Examine the role of museums and focus on activities that usually happen behind the scenes
Ciprian Mureşan’s Plague Column #2 2016 asks what histories museums might choose to ignore or hide. At first glance, Plague Column #2 seems to be an abstract sculpture. Looking closer, we see body parts embedded in its surface. Mureşan copied these fragments from sculptures in the collection of the Museum of Art in Cluj, Romania.

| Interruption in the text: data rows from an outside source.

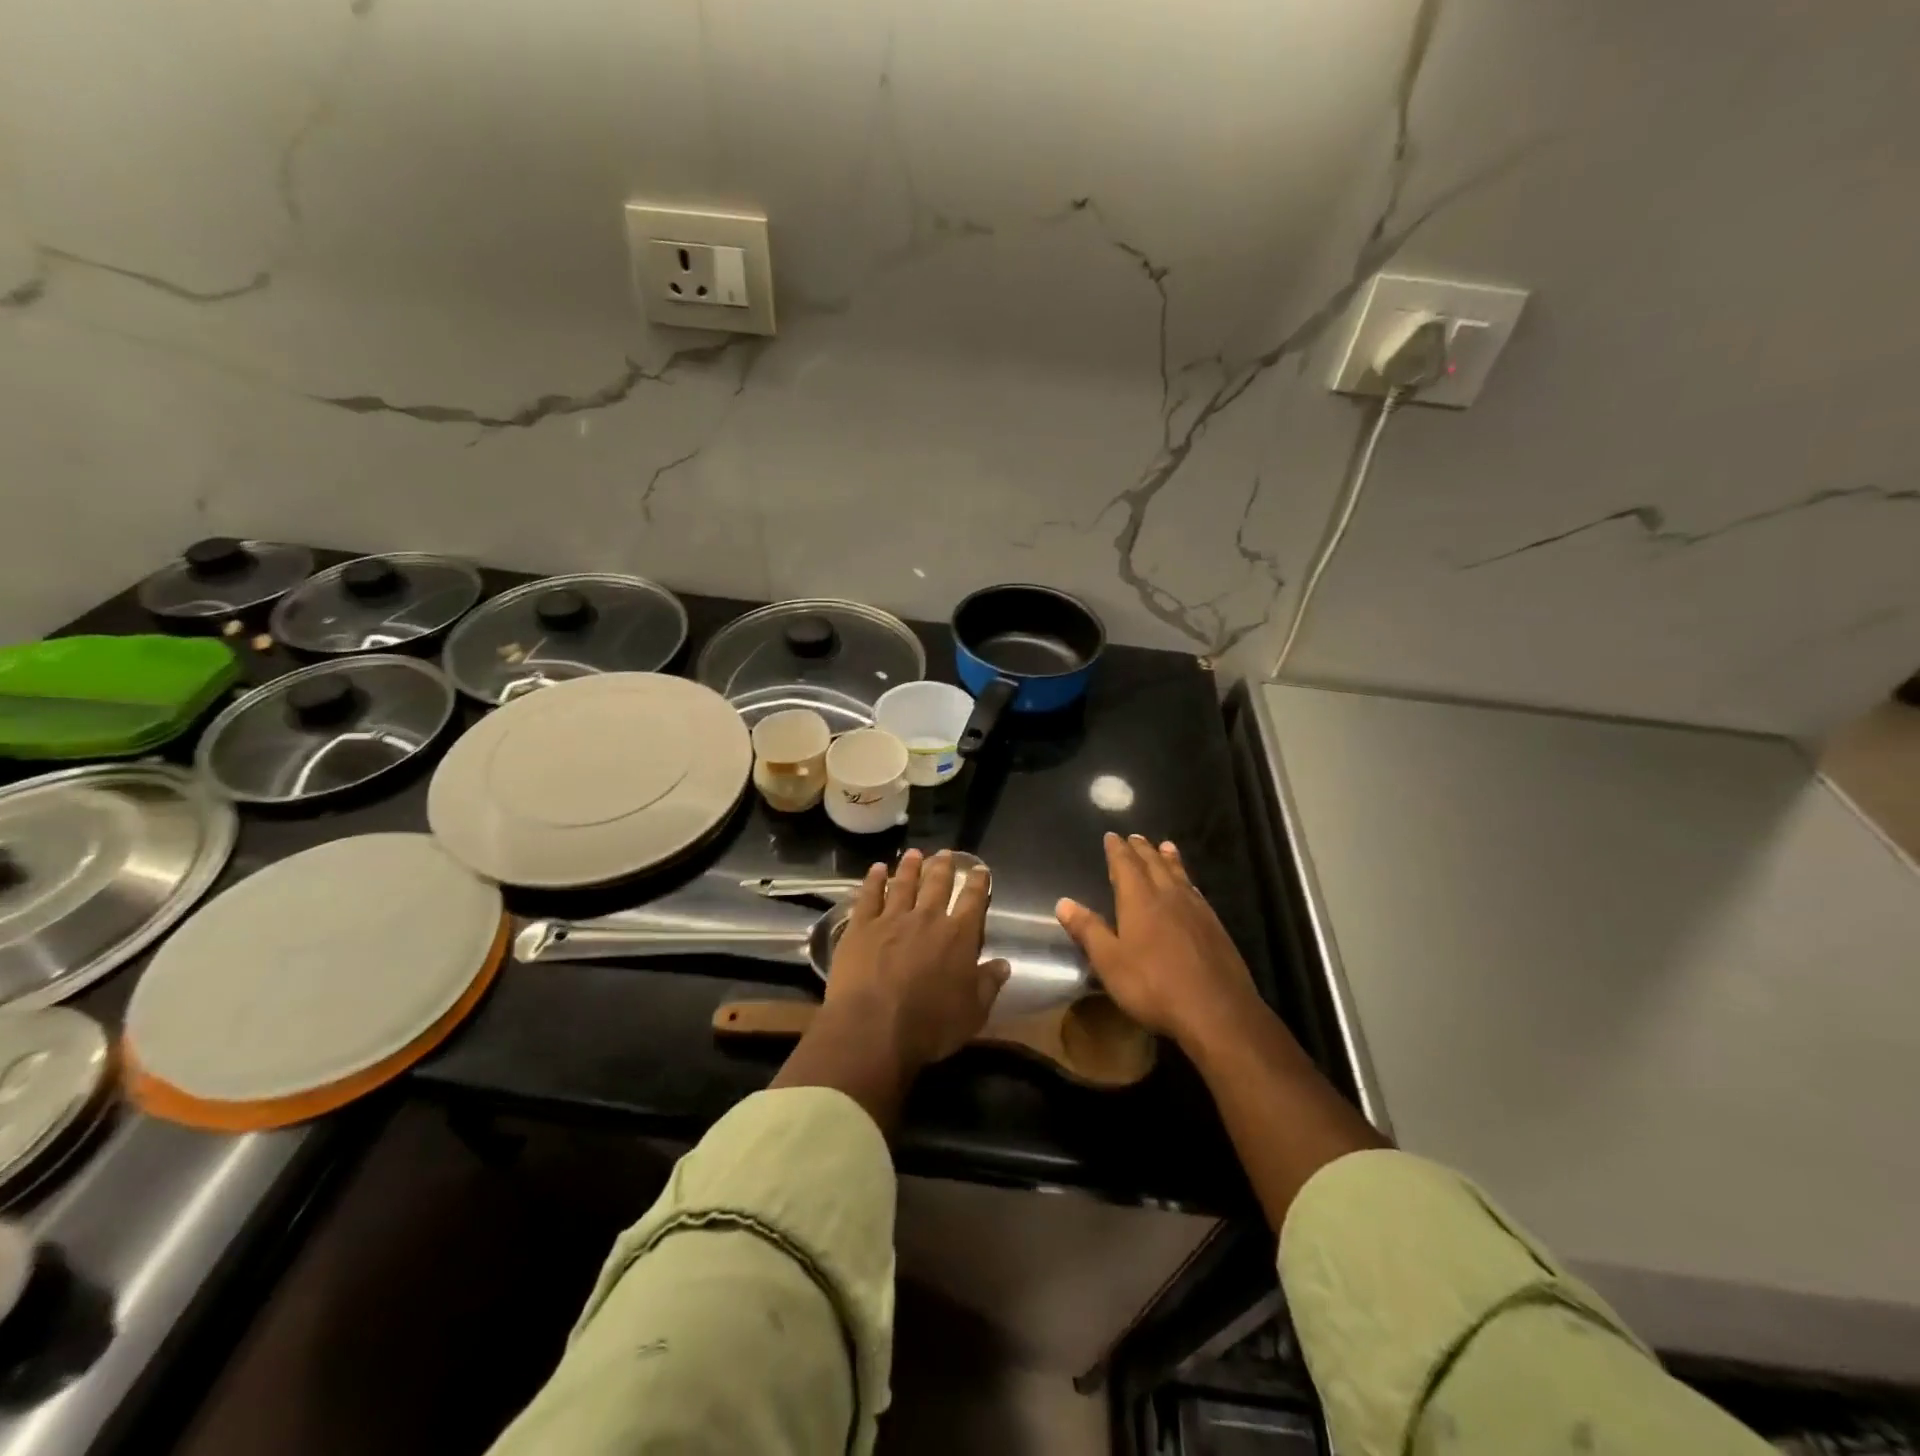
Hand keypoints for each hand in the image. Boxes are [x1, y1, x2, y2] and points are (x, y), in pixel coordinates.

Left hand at [823, 849, 1010, 1071]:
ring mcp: (892, 919)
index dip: (979, 883)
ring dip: (910, 866)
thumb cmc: (929, 1026)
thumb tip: (1004, 964)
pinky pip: (869, 896)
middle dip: (944, 866)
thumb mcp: (972, 1013)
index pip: (974, 900)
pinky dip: (874, 880)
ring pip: (904, 883)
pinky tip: (876, 869)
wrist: (873, 1028)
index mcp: (959, 936)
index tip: (980, 869)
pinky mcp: (861, 927)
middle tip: (945, 853)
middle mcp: (928, 918)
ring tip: (914, 853)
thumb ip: (989, 985)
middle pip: (938, 884)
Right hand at [1055, 833, 1259, 1047]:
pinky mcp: (1215, 927)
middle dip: (1142, 850)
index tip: (1111, 836)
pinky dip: (1188, 880)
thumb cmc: (1154, 986)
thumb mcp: (1110, 962)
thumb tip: (1063, 902)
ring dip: (1169, 859)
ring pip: (1179, 875)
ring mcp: (1196, 910)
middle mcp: (1168, 896)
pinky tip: (1191, 887)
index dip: (1116, 850)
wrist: (1217, 1011)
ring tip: (1165, 846)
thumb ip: (1088, 930)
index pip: (1125, 865)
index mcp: (1139, 900)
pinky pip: (1196, 892)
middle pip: (1153, 864)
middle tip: (1135, 837)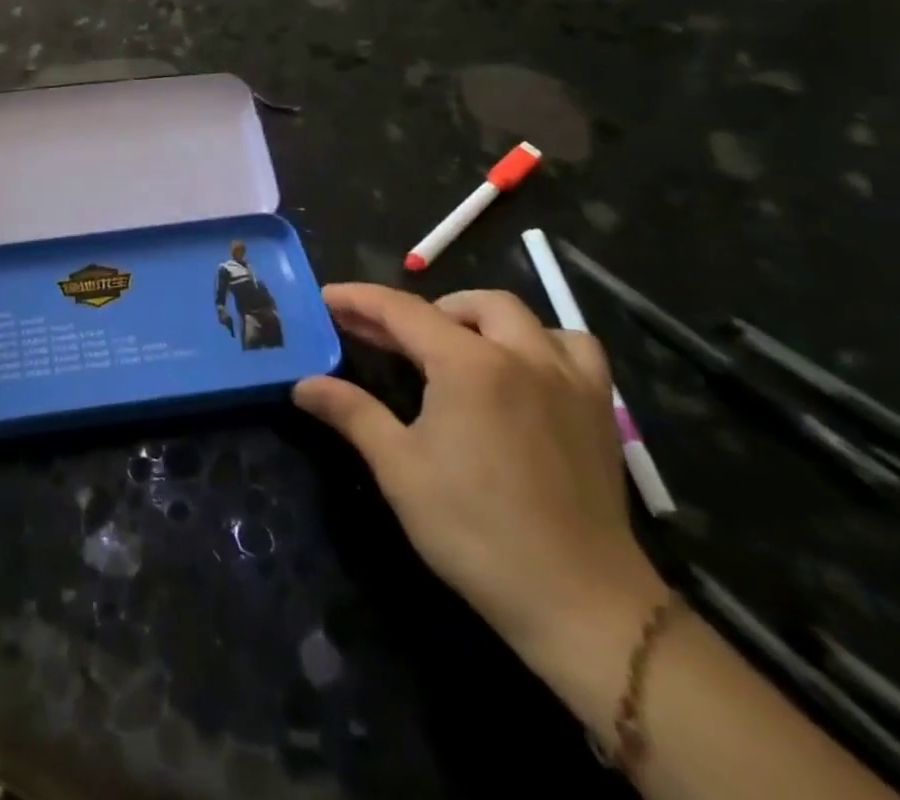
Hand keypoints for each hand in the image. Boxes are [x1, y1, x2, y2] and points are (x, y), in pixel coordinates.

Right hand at [294, 285, 666, 674]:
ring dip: (476, 318)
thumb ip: (351, 413)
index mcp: (469, 365)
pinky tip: (521, 368)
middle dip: (416, 311)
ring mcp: (567, 379)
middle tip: (382, 336)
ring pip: (520, 316)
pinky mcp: (597, 409)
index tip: (326, 297)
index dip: (359, 299)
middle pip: (461, 305)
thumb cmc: (476, 531)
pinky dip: (540, 342)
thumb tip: (303, 384)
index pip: (402, 311)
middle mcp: (521, 355)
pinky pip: (572, 347)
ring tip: (451, 346)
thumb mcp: (399, 468)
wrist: (580, 603)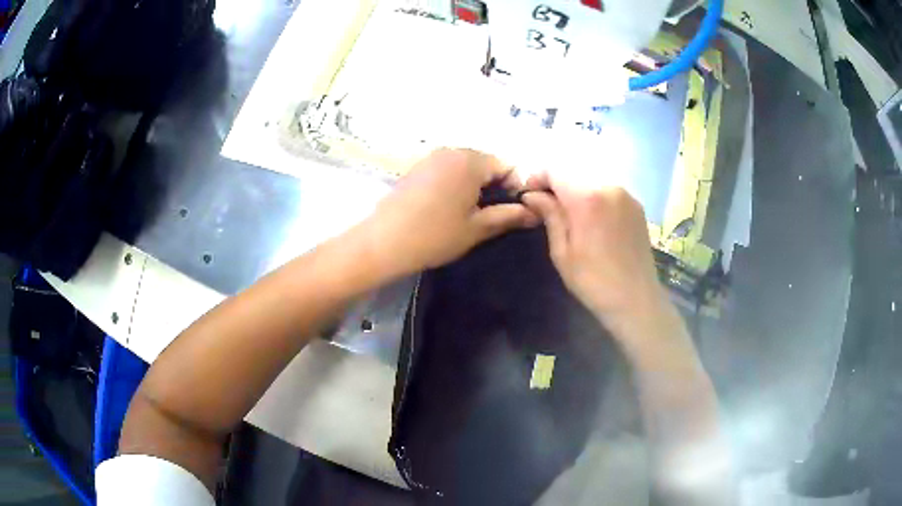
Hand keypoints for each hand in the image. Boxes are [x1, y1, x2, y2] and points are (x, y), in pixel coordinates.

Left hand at [362, 149, 538, 276]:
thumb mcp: (477, 228)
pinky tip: (446, 208)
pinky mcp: (416, 168)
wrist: (384, 242)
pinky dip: (455, 184)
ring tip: (467, 214)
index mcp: (470, 161)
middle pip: (485, 163)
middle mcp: (451, 151)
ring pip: (465, 167)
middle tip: (490, 216)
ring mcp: (430, 158)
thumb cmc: (436, 235)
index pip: (507, 165)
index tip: (511, 212)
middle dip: (494, 186)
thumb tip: (534, 213)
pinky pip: (446, 170)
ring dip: (474, 186)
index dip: (515, 188)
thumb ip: (509, 216)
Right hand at [521, 174, 666, 331]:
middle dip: (556, 184)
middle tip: (545, 206)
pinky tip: (592, 221)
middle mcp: (609, 186)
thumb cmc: (593, 281)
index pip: (555, 169)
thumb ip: (549, 215)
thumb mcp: (562, 251)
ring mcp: (626, 195)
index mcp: (587, 197)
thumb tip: (532, 195)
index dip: (537, 177)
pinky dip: (595, 197)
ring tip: (568, 215)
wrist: (636, 300)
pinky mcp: (637, 206)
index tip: (528, 195)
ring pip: (592, 181)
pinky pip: (608, 191)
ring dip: (576, 191)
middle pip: (574, 172)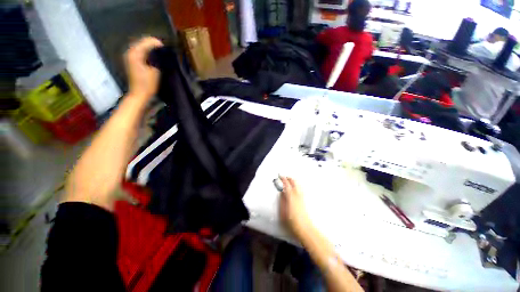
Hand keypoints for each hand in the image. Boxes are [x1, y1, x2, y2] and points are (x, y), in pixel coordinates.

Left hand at [124, 37, 162, 98]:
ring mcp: (129, 57)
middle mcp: (130, 53)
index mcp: (135, 54)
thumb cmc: (148, 84)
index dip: (156, 43)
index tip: (164, 46)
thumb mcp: (155, 71)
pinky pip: (138, 51)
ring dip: (148, 46)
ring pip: (139, 46)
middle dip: (151, 43)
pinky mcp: (131, 62)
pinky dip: (145, 51)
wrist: (139, 94)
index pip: (146, 42)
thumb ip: (156, 59)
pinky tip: (151, 54)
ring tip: (158, 49)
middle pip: (141, 42)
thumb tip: (159, 53)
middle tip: (162, 47)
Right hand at [279, 176, 310, 239]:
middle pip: (294, 183)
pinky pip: (301, 189)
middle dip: (289, 178)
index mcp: (291, 197)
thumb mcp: (283, 211)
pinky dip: (297, 186)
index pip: (287, 184)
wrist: (305, 229)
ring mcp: (302, 198)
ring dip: (294, 181)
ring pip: (298, 185)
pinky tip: (296, 188)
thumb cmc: (292, 221)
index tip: (280, 176)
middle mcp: (297, 195)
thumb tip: (281, 193)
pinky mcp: (305, 201)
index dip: (283, 179)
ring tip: (290, 180)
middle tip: (285, 177)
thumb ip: (282, 200)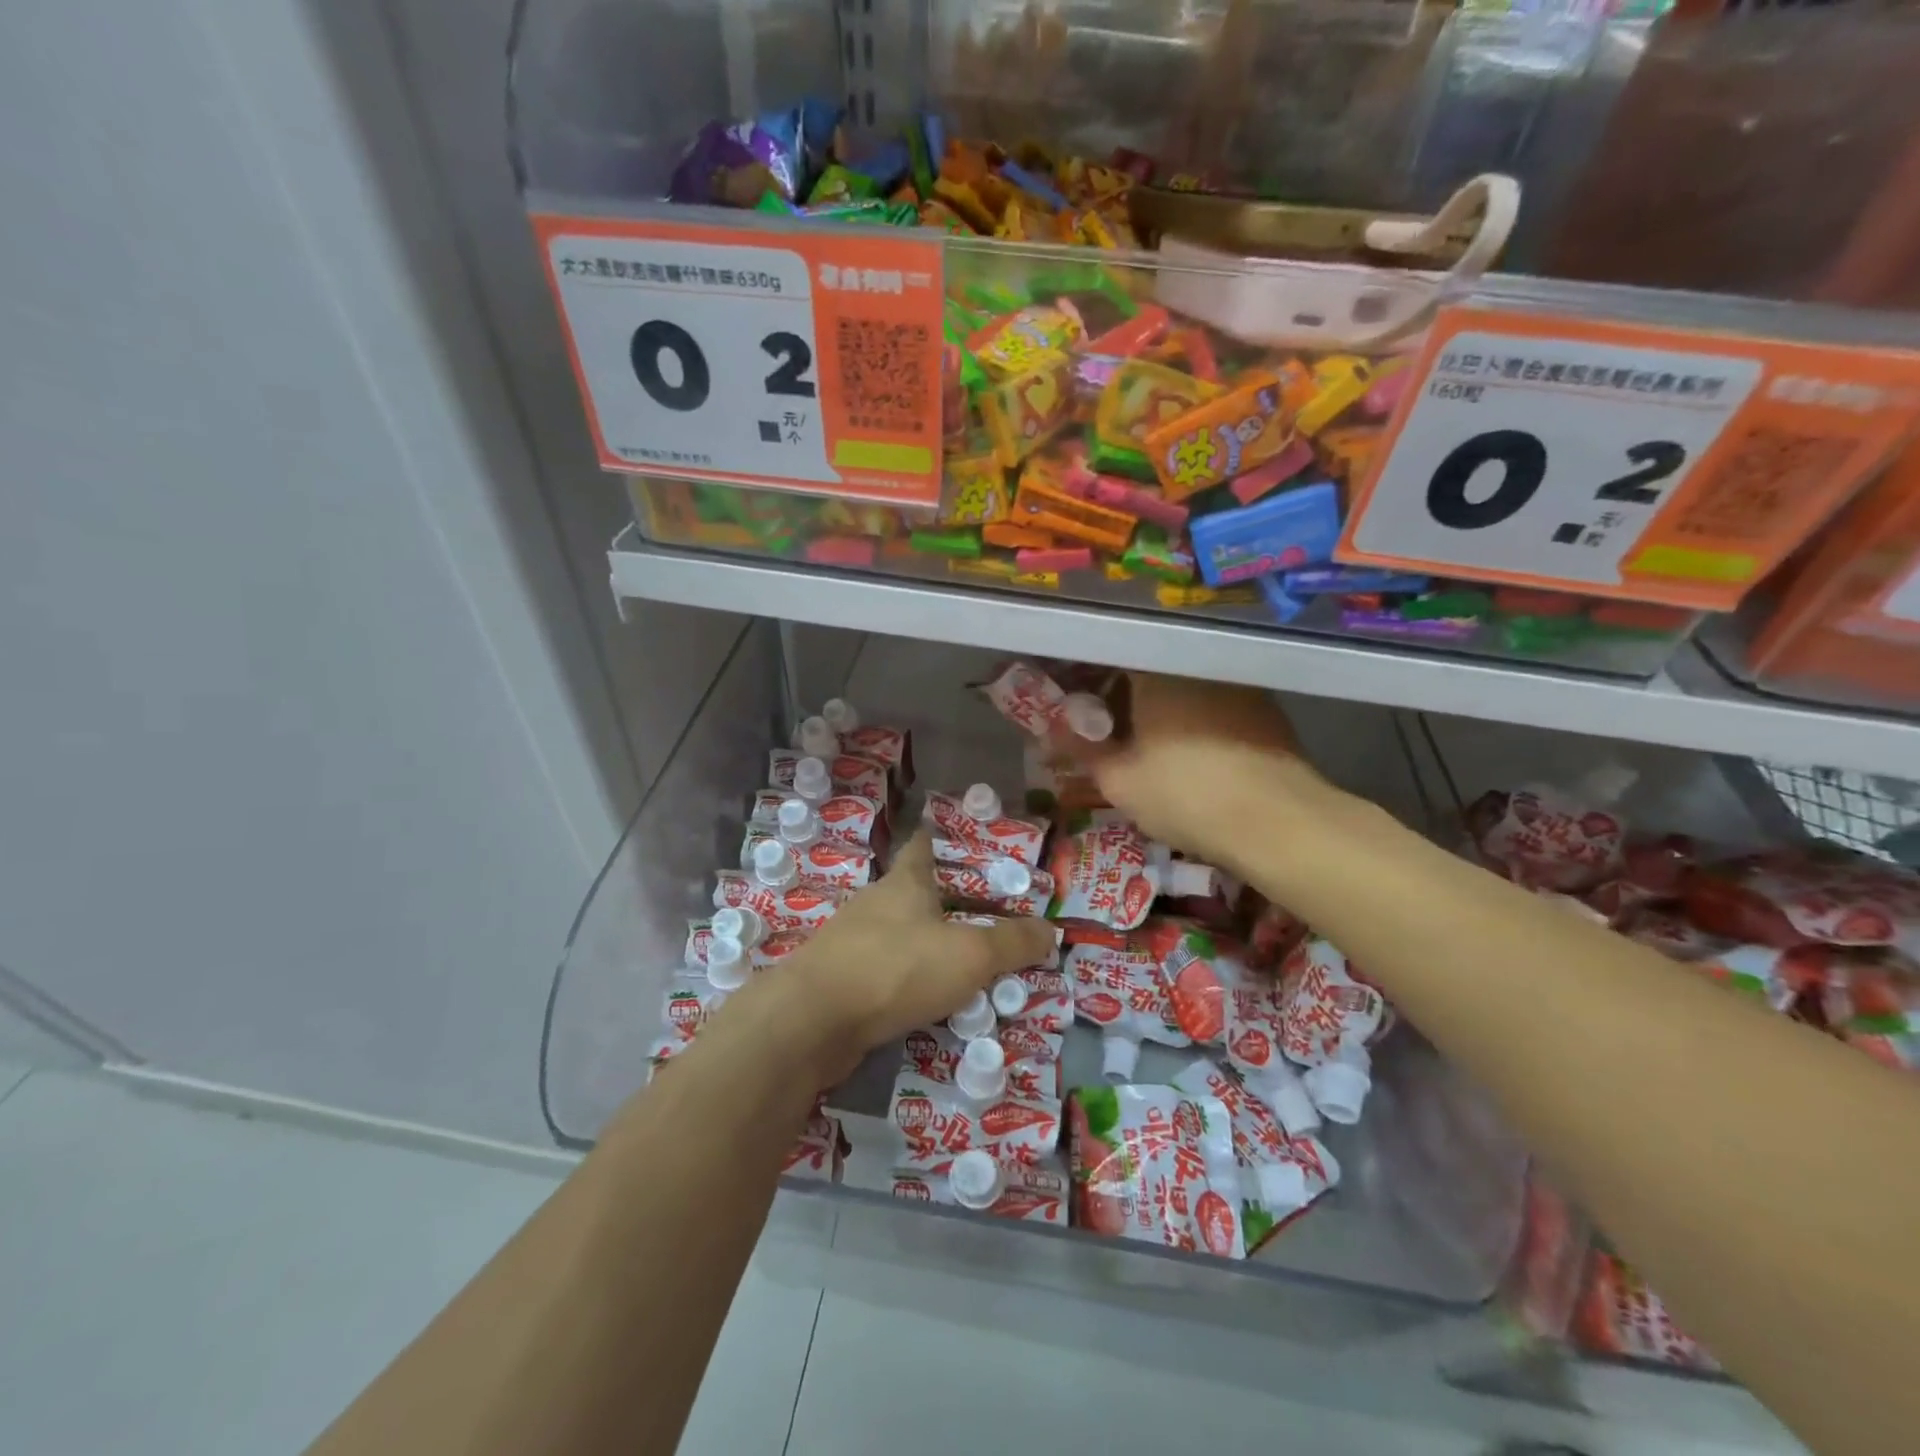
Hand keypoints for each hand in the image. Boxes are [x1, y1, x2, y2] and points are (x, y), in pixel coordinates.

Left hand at [728, 832, 1055, 1086]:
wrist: (813, 1021)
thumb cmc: (896, 968)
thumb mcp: (969, 955)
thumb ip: (1012, 944)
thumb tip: (1049, 930)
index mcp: (905, 883)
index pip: (923, 845)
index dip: (942, 837)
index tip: (962, 838)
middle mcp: (877, 903)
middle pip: (916, 892)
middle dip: (948, 900)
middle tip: (988, 914)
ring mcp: (853, 941)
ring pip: (901, 933)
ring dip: (930, 943)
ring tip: (967, 961)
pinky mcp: (841, 979)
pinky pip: (887, 971)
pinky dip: (910, 979)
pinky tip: (930, 999)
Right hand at [1049, 672, 1316, 875]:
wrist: (1278, 823)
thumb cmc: (1184, 795)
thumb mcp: (1119, 781)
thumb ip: (1083, 750)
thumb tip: (1054, 731)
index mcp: (1156, 671)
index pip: (1109, 658)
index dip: (1087, 681)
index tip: (1076, 708)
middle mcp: (1197, 666)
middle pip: (1148, 671)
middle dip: (1123, 698)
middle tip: (1108, 734)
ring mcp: (1236, 685)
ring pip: (1183, 688)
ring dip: (1161, 710)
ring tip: (1148, 747)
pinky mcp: (1265, 710)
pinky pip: (1214, 705)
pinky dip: (1195, 721)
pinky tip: (1192, 754)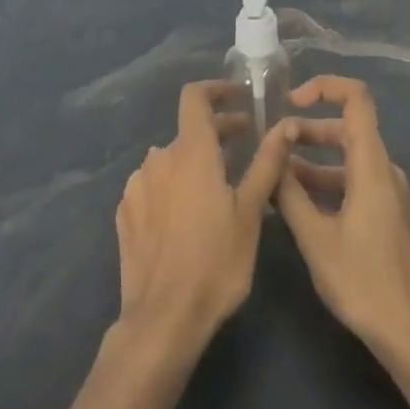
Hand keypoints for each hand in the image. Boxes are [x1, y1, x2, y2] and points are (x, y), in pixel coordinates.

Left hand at [114, 81, 295, 357]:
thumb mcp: (251, 211)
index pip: (195, 97)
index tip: (239, 97)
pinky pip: (153, 187)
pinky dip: (173, 187)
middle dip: (218, 133)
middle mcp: (158, 159)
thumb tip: (285, 125)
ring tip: (219, 188)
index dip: (216, 89)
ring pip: (170, 161)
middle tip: (245, 147)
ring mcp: (136, 186)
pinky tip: (187, 216)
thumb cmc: (217, 260)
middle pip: (188, 132)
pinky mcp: (125, 213)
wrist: (163, 319)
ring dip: (195, 163)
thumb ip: (267, 162)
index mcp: (190, 151)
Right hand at [277, 76, 409, 362]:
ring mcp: (387, 192)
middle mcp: (383, 169)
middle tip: (270, 146)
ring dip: (311, 161)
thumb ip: (289, 192)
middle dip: (307, 130)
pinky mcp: (385, 213)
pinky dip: (324, 183)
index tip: (289, 102)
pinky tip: (295, 205)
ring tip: (273, 178)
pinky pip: (352, 182)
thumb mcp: (315, 236)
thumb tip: (272, 154)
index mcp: (371, 164)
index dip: (324, 87)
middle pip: (346, 128)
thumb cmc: (363, 281)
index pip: (356, 98)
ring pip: (347, 158)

The sculptures he chose to copy are no longer on public display. Instead they are held in the museum’s storage facility. They reflect historical periods at odds with contemporary politics and cultural values. Some are examples of Soviet propaganda art from the mid-20th century. Others were made under Romanian president Nicolae Ceaușescu’s repressive communist regime (1965/7–89). Mureşan’s research focuses on the impact of ideology on culture. He observed, ‘In the catalogues of the Museum’s collections, some periods have been as if purged’.
Mureşan has made several works relating to these undisplayed sculptures. He cast the body parts in Plague Column #2 in polyester resin and fibreglass matting from negative moulds. These moulds were remnants of an earlier work by Mureşan, so these casts are ‘copies of copies’. Plague Column #2 explores how to engage with historical legacies and artefacts. Mureşan comments: ‘I think a lot about how to negotiate history or deal with heritages and traces of the past.’
The work’s title alludes to memorial monuments created in Central Europe from the 14th to the 16th century. These depicted religious figures, to thank them for ending plague epidemics.